CRISIL SME tracker: Export duty will hurt large steel players, spare MSMEs
- The sharp correction in domestic steel prices following the imposition of export duty by the government, together with falling exports, will lead to a 2-4 per cent fall in industry revenue in 2022-23 (FY23). However, micro, small, and medium enterprises (MSMEs), with higher exposure to long steel, will grow 5-10 per cent, CRISIL Research shows.
- Export duty was imposed owing to a surge in domestic steel prices over January-May this year. The move led to a swift 25 per cent correction in the price of flat steel — which accounts for almost 80 per cent of finished steel exports and is dominated by large integrated steel players — from its April peak. Long steel saw a limited correction.
- Rising input prices will constrain margins across the board. Integrated players, whose margin was 30 per cent in FY22, will see a margin correction of 400-600 basis points (bps) YoY this fiscal. Secondary players, with margins typically at 9-10 per cent, will see a contraction of 150-200 bps.
- That said, lower dependence on exports and healthy demand growth from the infra and housing segment will drive volume growth for secondary players, cushioning the margin fall.
::Science and tech::
Artemis 1 mission: Engine leakage among snags that delayed launch, says NASA
- The National Aeronautics and Space Administration (NASA) Artemis 1 moon mission was postponed after the crew could not get the rocket’s engines to the proper temperature range required to start the engines at lift-off. NASA has informed that the mission management team will announce the further course of action on Tuesday 6 pm (i.e.,3:30 am Wednesday as per Indian time).
- The countdown for the first attempt of the NASA Artemis 1 mission was put on hold at T-40 mins and later called off after the crew ‘ran off time’ in the two-hour launch window available on Monday. The mission, hailed as the first step in the next era of human exploration on the moon, was scheduled to take off at 6:03 pm on 29th August.
- “The launch director called a scrub because of an engine bleed that couldn’t be stopped,” NASA informed the reason behind postponing the launch.
- The four RS-25 engines of Artemis Mission’s Space Launch System must be thermally conditioned before super cold fuel starts flowing through them for lift-off.
- To condition them to the required temperature, the Launch controllers intensify the pressure on the core stage liquid hydrogen tank to route (bleed) a portion of the almost minus 423 F liquid hydrogen to the engines.
- Apart from this issue, there were also other flaws detected during the launch. Leakage was found at the quick disconnect on the 8-inch line utilised to supply and drain core stage liquid hydrogen.
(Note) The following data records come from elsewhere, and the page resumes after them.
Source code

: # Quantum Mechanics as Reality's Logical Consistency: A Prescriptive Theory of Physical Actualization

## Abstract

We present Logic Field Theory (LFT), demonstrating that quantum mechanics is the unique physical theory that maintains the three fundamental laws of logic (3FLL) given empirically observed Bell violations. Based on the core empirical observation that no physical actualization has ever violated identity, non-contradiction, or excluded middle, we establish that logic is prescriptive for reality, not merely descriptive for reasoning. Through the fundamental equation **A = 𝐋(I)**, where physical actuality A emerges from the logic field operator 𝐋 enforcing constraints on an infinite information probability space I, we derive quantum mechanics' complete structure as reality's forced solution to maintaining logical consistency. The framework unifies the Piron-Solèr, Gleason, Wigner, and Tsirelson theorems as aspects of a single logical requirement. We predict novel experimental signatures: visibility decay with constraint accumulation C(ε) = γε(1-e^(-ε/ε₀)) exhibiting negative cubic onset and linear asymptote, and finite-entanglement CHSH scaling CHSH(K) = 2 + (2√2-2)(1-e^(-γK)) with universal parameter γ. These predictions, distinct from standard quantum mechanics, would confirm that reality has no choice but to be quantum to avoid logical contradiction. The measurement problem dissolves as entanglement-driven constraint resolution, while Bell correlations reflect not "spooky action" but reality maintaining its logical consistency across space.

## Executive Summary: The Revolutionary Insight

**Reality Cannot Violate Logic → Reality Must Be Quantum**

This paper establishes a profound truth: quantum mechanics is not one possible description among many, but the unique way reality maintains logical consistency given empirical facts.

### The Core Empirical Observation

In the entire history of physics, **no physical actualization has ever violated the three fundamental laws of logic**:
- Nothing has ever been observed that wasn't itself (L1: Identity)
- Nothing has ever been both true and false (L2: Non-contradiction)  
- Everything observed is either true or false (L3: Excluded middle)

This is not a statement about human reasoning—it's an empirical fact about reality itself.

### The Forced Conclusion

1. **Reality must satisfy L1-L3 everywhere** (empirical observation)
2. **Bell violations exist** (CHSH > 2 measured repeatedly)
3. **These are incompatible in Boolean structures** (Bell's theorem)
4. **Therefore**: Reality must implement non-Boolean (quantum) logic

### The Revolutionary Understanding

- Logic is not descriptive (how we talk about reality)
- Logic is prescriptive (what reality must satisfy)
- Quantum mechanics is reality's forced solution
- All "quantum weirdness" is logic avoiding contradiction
There was also an outflow of hydrogen from a valve run to pour out the propellant from the core stage intertank, NASA stated.
::Sports::
Serena Williams puts off retirement with US Open first round win
- Serena Williams signalled she is not quite ready for retirement advancing to the second round of the U.S. Open on Monday with a scrappy 6-3 6-3 win over Danka Kovinic.
- The victory over the 80th ranked Kovinic, just her second this year, will be a confidence boost for Williams but the path to a record equalling 24th Grand Slam now gets treacherous.
- Waiting in the wings is Estonian second seed AnettKontaveit, who breezed past JaquelineCristian 6-3 6-0.
- It was far from a vintage performance from the 40-year-old American but it mattered not to a jam-packed Arthur Ashe Stadium as Williams' fighting spirit remained razor sharp even if her serve and ground strokes were not.
- Even with Williams far from her best the odds always appeared stacked against the 27-year-old from Montenegro.
- Playing in her 21st U.S. Open, Williams has never lost in the first round and her victory over Kovinic was her 106th at Flushing Meadows.